Tôt le matin, le Griffon se leva et partit. Jeannot sortit de sous le lit, tenant la jolie plume. Il avait entendu ce que le Griffon avait dit de la clé, de la princesse et de l'homme. Pour qu'il n'oublie rien, la femme du Griffon lui répéta tout ce qu'avait dit son mari. Alors il prit le chemin du retour. Il arriva d'abord auprès de l'homme du bord de l'eau. Celui-ci lui demanda tout de suite quelle avait été la réponse du Griffon. Jeannot lui dit de le transporter d'abord: il le lui dirait une fois de l'autre côté. L'homme le porta et Jeannot lui rapporta que s'il laissait tomber un seul de ses passagers au milieu de l'eau, il n'aurait plus jamais à en transporter. Le passeur se réjouit fort et offrit à Jeannot, en manière de remerciement, de lui faire effectuer un aller et retour.

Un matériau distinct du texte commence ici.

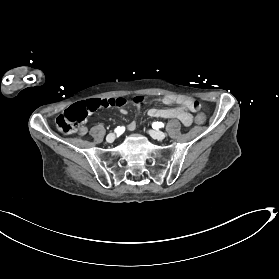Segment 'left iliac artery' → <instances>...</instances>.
I'll return each mask as SVG.
<instances>
[{
  "label": "left iliac artery",
  "instance_id": "obj_1",
  "mask_svg": "<svg viewBox=\"0 0 279 279\" xmlns=\"http://www.w3.org/2000/svg\"><path fill=\"white\" fill-rule=\"evenodd\" d=\"M152 127H153L154 129L163 128V127H164V123H162V122H154V123L152 124Z\"/></svg>",
  "mask_w": 279,
  "mask_h": 279
}]
</instances>
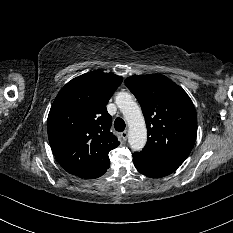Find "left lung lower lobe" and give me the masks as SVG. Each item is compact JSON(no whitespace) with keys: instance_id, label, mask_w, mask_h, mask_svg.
<instances>
[{"instance_id":"0a47b994","label":"left lung lower lobe","mask_w":233,"mask_h":233,"mask_svg":"<svg viewBox=\"0 0 233 233\" xmlns=\"http://www.w3.org/2000/svg\"><path fill=\"white\" fill-rule=\"evenodd\" d=\"M136 169L147 177L161 178L174 172L180 165L143 152L133 153Z\"/></svg>"}]
</instances>
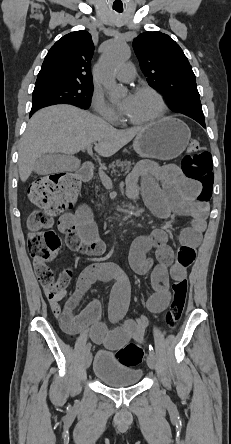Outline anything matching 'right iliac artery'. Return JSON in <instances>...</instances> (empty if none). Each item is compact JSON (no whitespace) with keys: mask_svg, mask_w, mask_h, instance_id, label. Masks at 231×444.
<instances>
[{"mask_svg":"<svg viewBox=\"0 0 231 444\" xmlns=\"http://www.w3.org/2000/svg\"><path fill=\"white\" fill-rule=\"evenodd\" d=\"M90 349H91V344L88 343V344L86 345V347H85V352H89Z\"/></svg>","mask_w":231,"mask_h":444,"instance_id":"1","label":"right iliac artery"}]
</instances>
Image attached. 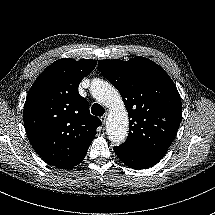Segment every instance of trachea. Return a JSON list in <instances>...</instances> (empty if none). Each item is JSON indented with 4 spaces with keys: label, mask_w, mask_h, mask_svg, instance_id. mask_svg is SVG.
<instances>
[{
    "label": "trachea",
    "mask_w": 215,
    "mask_h": 215,
    "mask_svg": "<svg viewBox=\"0 0 215 215\" xmlns=\"http://www.w3.org/2000/svg\"><path fill=\"white\" fill-rule=\"evenodd\" d=\"M105 112V109L102 105L98 104V103H94L91 107V113L95 116H102Z\"/></svg>",
    "instance_id": "1"
}]
</instances>
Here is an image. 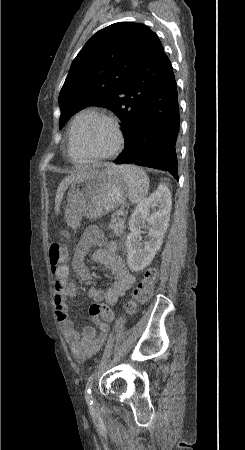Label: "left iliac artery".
Listing matches in <instances>:
<instances>
[{"instance_id": "1", "label": "left iliac artery", "mask_w": 245, "mask_h": 450, "mask_svg": "<svg viewBox=\"0 0 245 450\" xmlns=\"http://www.w3.org/2000/svg\"><path fill=\"white\" fill-rule=\"evenodd\" d=\"M94 376H95V374H92L88 378L87 384H86V390H85V392H86V396H85L86 397V401L88 403H90V404L93 403V397L91 395V392H92V385H93V381H94Z\"/></svg>"}]
</instances>
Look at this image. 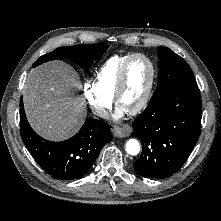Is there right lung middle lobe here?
<instances>
[{"label":"right lung middle lobe","instance_id":"obj_1","mask_svg":"<svg viewBox=\"0 0 221 221\" xmlns=\"http://www.w3.org/2000/svg\"><path fill=\"white\" fill-rule=\"evenodd\" d=\"M108 45L106 43H99L95 45H74L69 47H59L52 52L41 56L35 63L34 67L59 58H67L77 63L78 65L86 68L99 59L107 50Z\"/></svg>","mask_w":221,"mask_h":221}]
</instances>
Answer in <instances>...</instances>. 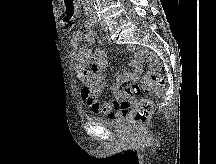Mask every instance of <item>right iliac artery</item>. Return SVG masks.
Returning <instances> with one entry per match:
<instances>
[{
  "label": "right iliac artery",
  "mask_w": 216,
  "mask_h": 164,
  "mask_svg": "<svg viewBox=\"0 0 216 164\" xmlns=\"http://www.w3.org/2000/svg\"><path fill=\"white\" fill-rule=\"evenodd\" d=\"M100 21V18H92L90 19L91 24L96 25Z\"/></svg>",
  "instance_id": "right-iliac-artery-1"
}]
</instances>
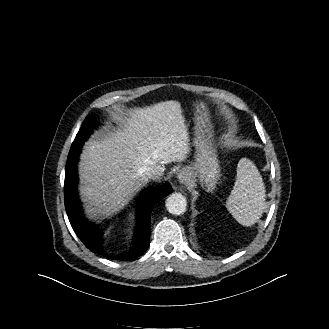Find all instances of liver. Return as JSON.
<instances>
[{
    "label": "liver",
    "mask_w": 329,
    "mask_h": 329,
    "mask_svg": "<svg viewBox=\"0 0 329 329\" xmlns=\"http://www.w3.org/2000/svg\"><path fill=\"white\" fill-rule=\"evenodd\" d=\"M117 117L119 128L88 141L81 155L80 193L87 213L108 216L122 209L147 183L144 167L181 162L190 139L181 104L170 100L134 108Z\"/></svg>",
    "instance_id": "1"
}]
</instances>
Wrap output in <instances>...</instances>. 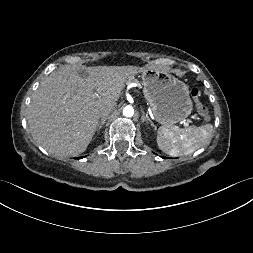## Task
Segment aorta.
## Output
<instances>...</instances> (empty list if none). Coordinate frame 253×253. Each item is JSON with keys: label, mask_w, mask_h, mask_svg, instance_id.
Returning a JSON list of instances; mask_svg holds the SVG:
<instances>
[{"label": "aorta", "mask_w": 253, "mask_h": 253, "mask_svg": "<svg viewBox=\"0 0 253 253\" xmlns=\"http://www.w3.org/2000/svg\"><path fill=\"white\" fill-rule=\"evenodd\" d=\"M134 114V109L133 107L131 106H126L124 109H123V115L125 117H132Z\"/></svg>", "instance_id": "aorta-1"}]
</instances>
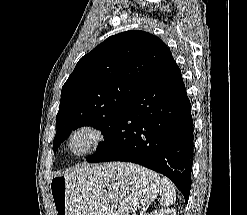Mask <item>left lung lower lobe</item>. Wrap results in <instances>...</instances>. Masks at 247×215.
Returning <instances> with one entry per match:
<instances>
[{
	"label": "left lung lower lobe",
	"mask_w": 247,
	"mask_h": 215,
	"mask_svg": "<svg viewBox=\"0 0 247 215\" xmlns=\"http://www.w3.org/2000/svg\"><path fill=\"white\" fill-rule=\"evenodd\" d=\"M132 162L167 176L188 202L193 120L181 71L169 51L138 90L89 163Z\"/></svg>",
	"instance_id": "obj_1"
}]
</instances>
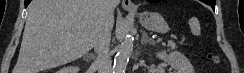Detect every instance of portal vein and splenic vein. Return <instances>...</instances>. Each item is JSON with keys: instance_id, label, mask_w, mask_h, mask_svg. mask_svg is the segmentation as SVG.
I'll return each mask as SVG.
<instances>
[{"instance_id": "obj_1", "label": "portal vein and splenic vein", "mask_w": 244, "mask_h": 73, "mask_svg": "<svg viewBox=\"0 0 244 73\" xmlns=\"http://www.w3.org/2000/svg\"><path fill=\"white\" fill-rule=\"evenodd\" d=\"M161 41H162V38H158V39H157V42H161Z\"/></svg>"}]
</instances>
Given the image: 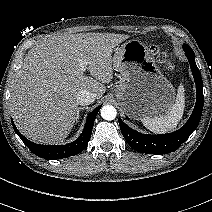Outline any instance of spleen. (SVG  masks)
I'll return each instance as SVG.
<instances>
[{
    "instance_id": "spleen-1",
    "label": "spleen",
    "mask_w": 212,
    "mask_h": 212,
    "mask_svg": "<svg viewBox=\"0 0 212 212\" xmlns=\"http://www.w3.org/2000/svg\"><path fill=\"white\" fill-rule=\"evenodd\" d=\"M185 107L184 87L178 88L175 103L167 115L162 117H144L141 119L143 125L154 133H167L175 129L182 119Z\"/></svg>"
}]
</instances>
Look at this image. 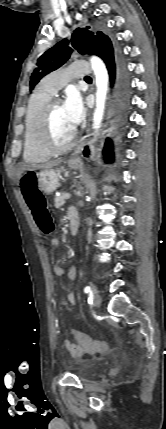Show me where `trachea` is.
<instances>
[{
  "label": "trachea",
  "instance_id": "trachea-1",
  "mask_svg": "<svg viewBox=\"0 0 166 429\" xmlns=\"http://www.w3.org/2000/svg\"><path fill=\"white\" fill-rule=\"evenodd\" d=\"M85 79H90V77H89V76H86V77H85Z\"/></svg>",
  "mask_w": 166,
  "mask_h": 429
}]
</instances>
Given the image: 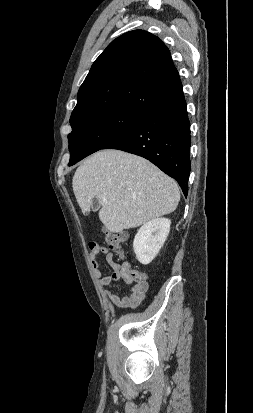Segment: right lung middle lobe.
Instances as JSON below:
<instances>
[{
    "label": "right lung middle lobe",
    "instance_id": "right-lung-middle-lobe-1",
    "mask_svg": "<svg viewBox=\"0 0 253 413\" xmlns=\"http://www.w3.org/2000/svg\"><path fill=\"white\" fill-rule=\"evenodd\" d=\"M145 115L120 109L100 112L71 122L72 132L68 135L70 150L68 165L72 166L86 156L122 138L136 128Z\"/></svg>",
    "mask_w": 253,
    "mask_h": 413
}]
</instances>
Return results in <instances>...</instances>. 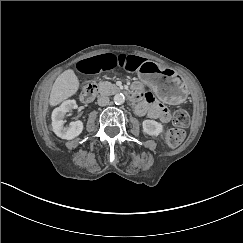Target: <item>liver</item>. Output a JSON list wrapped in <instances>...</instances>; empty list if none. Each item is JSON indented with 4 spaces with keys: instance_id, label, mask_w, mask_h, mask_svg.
Listing matches in <instances>:
<instances>
[{
    "instance_id": "6515ba94",
    "label": "liver",
    "mask_w": 243,
    "mask_h": 243,
    "mask_svg": "<svg viewBox=\"0 0 243 243\" xmlns=\"http://www.w3.org/2000/svg\"><path fill=\"white\" fill-rule=\"evenodd\" d=\"M79 88V80L72 69L60 74L55 80L49 98L51 106H56L74 95Z\"/></svg>"
}]
</instances>
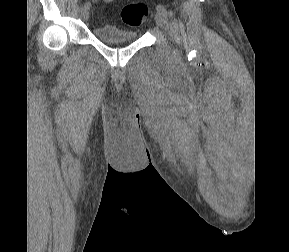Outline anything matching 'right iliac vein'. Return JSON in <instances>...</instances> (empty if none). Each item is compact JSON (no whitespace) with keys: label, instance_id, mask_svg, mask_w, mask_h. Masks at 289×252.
I'll return each instance as SVG.
<instances>
[{"label":"right iliac vein","instance_id":"obj_1","mask_svg":"<svg viewBox=\"0 0 289 252\" xmlns=\"http://www.w3.org/2000/svg\"><path fill=\"white\" fill-rule=\"evenodd\" d=\"M80 16L84 21H87L89 19V11L88 9L81 7L80 8Z\"/></svg>","mask_w":289,"mask_h":252}]
</instances>
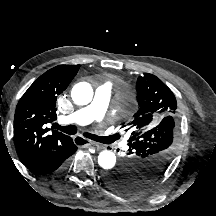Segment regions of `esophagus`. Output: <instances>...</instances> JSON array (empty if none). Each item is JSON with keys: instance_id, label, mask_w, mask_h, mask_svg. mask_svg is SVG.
<instances>
[{"instance_id": "esophagus-1", "label": "esophagus", "mask_w": 216, "mask_h": 216, "mask_svg": "<svg viewBox=\"0 0 216 216\" xmlns=\"http://www.w3.org/2000/svg\"><path fill=\"white\" fill-rule=\"evenodd\" d=\"M73 140H74V143H76V144L80 143V144H84V145H93V146H96L97 149H103V147L100 144H98V143H96L94 141L85 139V138H83L81 136H75L73 138Z\"/></svg>"}]
</instances>
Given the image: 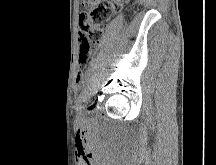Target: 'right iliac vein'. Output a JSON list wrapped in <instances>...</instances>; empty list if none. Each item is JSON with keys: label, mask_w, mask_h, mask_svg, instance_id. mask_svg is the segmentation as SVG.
Masks as SVG:
<instances>
[{"label": "right iliac vein", "mask_w": 216, "mask_h": 165, "mask_svg": "<svg viewBox=\"0 0 216 165\" xmlns=\"http://www.w3.org/2000/svg\"><path fill=\"white\" fill-rule=\"evenodd\" d=\"M77 116H78V117L81 116V109L78 110Z\"/></svg>", "instance_id": "63e3f726"}]
</instances>
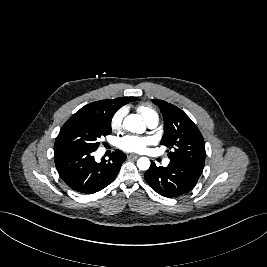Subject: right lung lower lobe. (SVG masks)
<instances>
[{"instance_id": "obj_1", "label": "right lung lower lobe", "mask_w": 267, "mask_h": 267, "mask_svg": "<svg viewBox=\"0 0 267 267\" xmlns=\"http://www.w3.org/2000/svg\"><path fill=\"white\" fill-rule=\"evenodd\" d=\"M92 150H54L56 169L74 191L92 194L108 186L117 176L126 155L115 150L108 161L95 162Z\"/></svg>"}]
</instances>
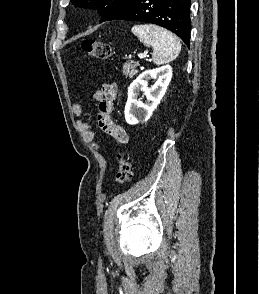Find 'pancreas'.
<instances>
[{
    "mask_svg": "<svg viewBox=\"0 0 259 294\" xmlns=\"http://www.w3.org/2000/svg\"><path fill=\"white\" fill-rule=\"evenodd\" d=\"M139 63L128 61L123 65V75L125 77L133 78L138 73Z\"/></svg>",
    "mask_w": 259,
    "mask_h": 294,
    "instance_id": "pancreas-1",
    "label": "pancreas"
}]
</instances>
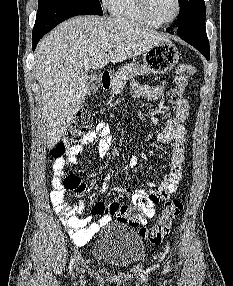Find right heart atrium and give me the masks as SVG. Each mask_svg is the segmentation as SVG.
<instances>
[{"mask_svg":"<svg viewBox=\"0 0 233 286\" xmlns=\"http://www.w3.org/2000/svg\"><path fill=\"white\" fill-rule=\"evenodd\" d=\"M102 1H103L104 4H106V1H107V0H102Z\"/></svg>","mask_w":233,"mask_h":286,"instance_id":"1","label":"right heart atrium"}]
</instances>
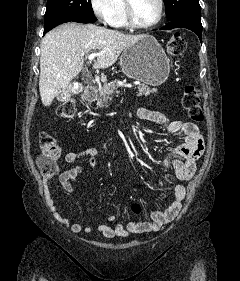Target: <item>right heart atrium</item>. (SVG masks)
<instances>
[{
	"instance_id": "right-heart-atrium-1",
	"label": "right heart atrium",
	"mask_w": 240,
	"mask_h": 281,
	"mask_svg": "<svg viewBox=\"0 0 240 281\" xmlns=\"http://www.w3.org/2000/svg\"><path fill=\"white\" fill-rule=\"evenodd\" d=\"M115 0H89L95 17L104 24H110L115 13Z\"/></svg>"
}]
</instances>
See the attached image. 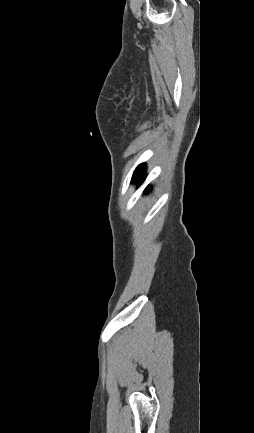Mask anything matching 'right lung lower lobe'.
Here are the masks:
<instances>
[{
	"label": "right lung lower lobe",
	"mask_w": 254,
	"mask_h": 433,
	"mask_svg": "<svg viewBox=\"0 0 254 433\" xmlns=\"http://www.w3.org/2000/svg\"><path fill=\"white\" fill-rule=\"evenodd\" d=\"M144 172H145V164L139 165L133 174L132 182H142L144 179Z\"/></svg>",
	"instance_id": "1"
}]
</instances>
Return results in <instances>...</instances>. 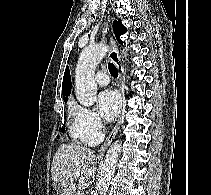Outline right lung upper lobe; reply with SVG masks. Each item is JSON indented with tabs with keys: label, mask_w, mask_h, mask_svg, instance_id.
<instances>
[{
	"label": "right lung upper lobe",
	"mask_w": 211,
	"mask_h": 195,
	"mask_svg": "<svg viewBox=\"0 0 211 195\" xmlns=\"http://www.w3.org/2000/svg\"><path fill=\"white\" fill-rule=\"evenodd\" d=\"M71 93V77L69 68L66 67L64 77H63V84H62V94L65 96L64 101H67V97Z\"/></svg>",
	"instance_id": "obj_1"
}]
</instances>
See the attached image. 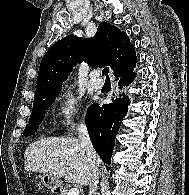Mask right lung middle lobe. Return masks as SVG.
Listing matches in <instances>:
<instances>
[{
  "label": "right lung middle lobe",
  "mask_w": 189,
  "mask_h": 195,
  "mask_svg": "<svg viewBox=\"0 0 189 195\" xmlns=\"http://www.w3.org/2000/svg\"><path fill=\"white\" fill-rule=\"evenodd\" d=\"M58 95L59 93L39 102L33 103V111L30 115L29 124L23 131L24 136H30L36 132L44 118L46 110L54 103Z\"/></svg>",
  "instance_id": "right-lung-middle-lobe-1"
}]
</instances>
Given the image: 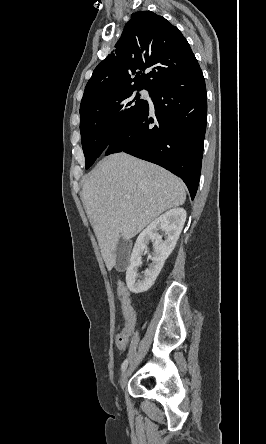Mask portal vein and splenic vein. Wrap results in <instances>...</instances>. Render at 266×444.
I'll use <instances>...</instances> for the list:
<instances>
[{"label": "portal vein and splenic vein", "mask_w": 266, "mask_h": 444, "mask_svg": "<svg viewBox=\"0 0 266 444\" xmlns=\"http://www.w3.org/2000/svg\"><path fill=\"white\" fill-rule=\"evenodd\" d=\"M126 198H128V199H129V198H130V196H126Z\"/></svg>", "instance_id": "18ae733b"}]
</instances>
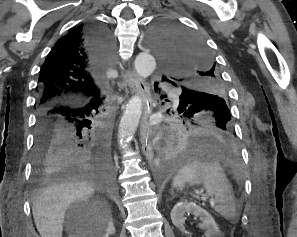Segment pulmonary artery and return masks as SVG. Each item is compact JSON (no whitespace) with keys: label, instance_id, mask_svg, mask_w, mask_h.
I'll list each match as a JSON object with an SVG mask.
<instances>
[{"label":"pulmonary artery","instance_id":"pulmonary-artery-1","mask_svg":"<svg viewBox=\"0 0 297 237\" xmlns=\"http://www.w3.org/2000/svg\"><path fill=\"white\" fill-rule=\"evenodd\" d=\"M163 88L164 89H169L170 87H169V85L165 84V85H163Z\"/></svg>","mask_w":297,"mask_h":237}]
</instances>
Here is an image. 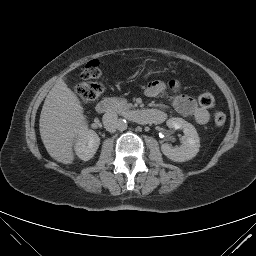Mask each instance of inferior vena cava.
<instances>
[{"mask_svg": "<svg viewBox=\"0 0 256 256\" xmlns=\"http://www.w3.org/2000/svg\"><path fill=\"white\" fill-rule=\"evenodd\" d=\"M118 115L114 111H107L102 118L104 127L109 132H115L118 129Z\"/></svg>", "mask_w": 256, "mask_h": 256, "instance_id": "602c4592", "label": "inferior vena cava"}]
</instances>
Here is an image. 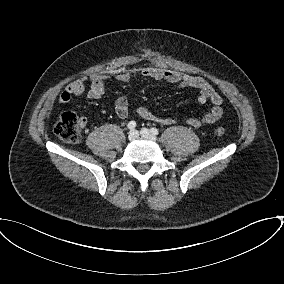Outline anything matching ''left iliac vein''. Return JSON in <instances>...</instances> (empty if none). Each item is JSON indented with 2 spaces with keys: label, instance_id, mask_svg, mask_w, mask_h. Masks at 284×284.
<instances>
[{
  "label": "left iliac vein",
  "instance_id": "4c4485c4",
  "mask_svg": "<svg viewBox=\"0 0 284 284\" xmlns=\"http://www.w3.org/2000/svg\"><path fill=\"white\" fill-rule=\"evenodd\" d=\"M140 135L144 138L150 139L152 141H156V136L147 128H142L140 130Z\"/></svg>",
  "mask_w": 284,
  "mask_h": 284
}]
</instances>
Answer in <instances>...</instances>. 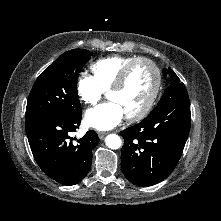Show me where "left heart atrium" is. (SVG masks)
I'll list each match as a JSON object with an SVG mask.
<instances>
[{"mask_svg":"<svg viewBox=\"0 0 221 221\" xmlns=\"http://www.w3.org/2000/svg\"><path fill=\"white\" fill-rule=\"evenodd\" d=\"M124 117L122 108L116 102L110 101L88 110L85 122L97 130H109L117 126Z\"/></svg>","mask_w":221,"mask_h":221,"instance_id":"left-heart-atrium-1","label":"left heart atrium"}]
</instances>
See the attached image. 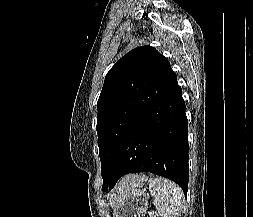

Jeannot refusa, disant qu'il ne voulait pas lui causer cette fatigue, qu'il était bien content comme ça. Et il s'en alla. Il arriva au château où la fille du roi était malade. Il la prit sur ses épaules (elle ne pouvait pas marcher), la porta au bas de l'escalier de la cave et retira le nid du crapaud de sous la dernière marche. Il le mit dans la main de la princesse. Elle sauta de ses épaules et remonta l'escalier devant lui. Elle était guérie. Son père et sa mère en furent très heureux. Ils firent cadeau à Jeannot d'or et d'argent et lui donnèrent tout ce qu'il désirait. Quand le garçon arriva au premier château, il se rendit tout droit au bûcher, trouva la clé derrière la porte, sous la pile de bois et l'apporta au seigneur. Celui-ci en fut bien content. En récompense, il lui donna une grande partie de l'argent qui était dans le coffre et, par-dessus le marché, des vaches, des moutons, des chèvres et toutes sortes d'autres choses.
Quand Jeannot arriva chez le roi avec l'or, l'argent, les vaches, les moutons et les chèvres, celui-ci lui demanda d'où il tenait tout ça. Jeannot lui répondit que le Griffon donnait à quiconque ce que quiconque désirait. Le roi se dit qu'il pourrait bien en profiter lui aussi et il se mit en route pour aller chez l'oiseau. Quand il arriva au bord de l'eau, personne ne s'y était encore présenté depuis le passage de Jeannot. Le porteur le laissa tomber au beau milieu et s'en alla. Le roi se noya. Quant à Jeannot, il épousa la princesse et devint roi.